■ Instruction
From the material below, keep only the lines that contain the word "Vestiaire". Capitalization must match.

(Beginning of Information given)

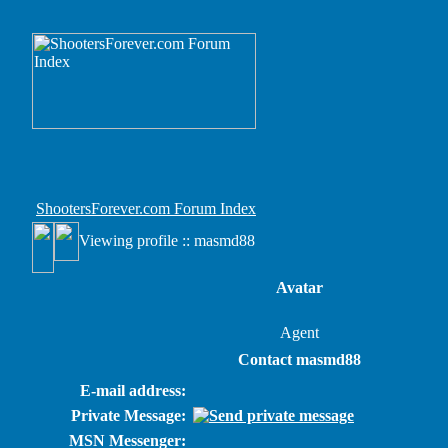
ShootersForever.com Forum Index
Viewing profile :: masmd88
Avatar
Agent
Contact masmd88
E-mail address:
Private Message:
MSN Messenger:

(End of Information given)
(Beginning of Information given)

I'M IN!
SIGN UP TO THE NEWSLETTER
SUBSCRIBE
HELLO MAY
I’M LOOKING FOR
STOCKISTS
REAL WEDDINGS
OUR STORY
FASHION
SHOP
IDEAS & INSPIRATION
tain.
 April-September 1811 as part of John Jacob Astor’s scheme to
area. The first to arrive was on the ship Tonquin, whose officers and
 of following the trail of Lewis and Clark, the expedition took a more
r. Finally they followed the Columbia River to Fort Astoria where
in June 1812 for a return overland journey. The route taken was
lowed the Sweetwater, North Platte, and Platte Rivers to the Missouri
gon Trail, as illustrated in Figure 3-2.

(End of Information given)
(Beginning of Information given)

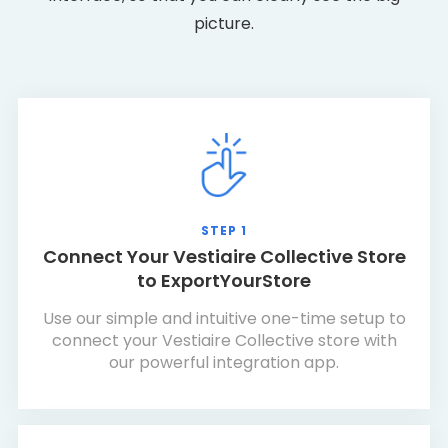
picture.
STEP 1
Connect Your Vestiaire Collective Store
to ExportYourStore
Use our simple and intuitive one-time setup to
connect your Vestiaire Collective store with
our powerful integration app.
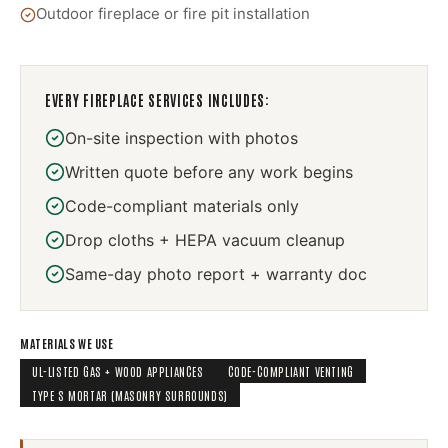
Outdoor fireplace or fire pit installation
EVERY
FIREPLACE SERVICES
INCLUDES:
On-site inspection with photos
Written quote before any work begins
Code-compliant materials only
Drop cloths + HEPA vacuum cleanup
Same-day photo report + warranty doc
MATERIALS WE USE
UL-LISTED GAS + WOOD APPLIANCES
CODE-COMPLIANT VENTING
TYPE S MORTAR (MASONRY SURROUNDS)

(End of Information given)

■ Worked solution
Connect Your Vestiaire Collective Store
connect your Vestiaire Collective store with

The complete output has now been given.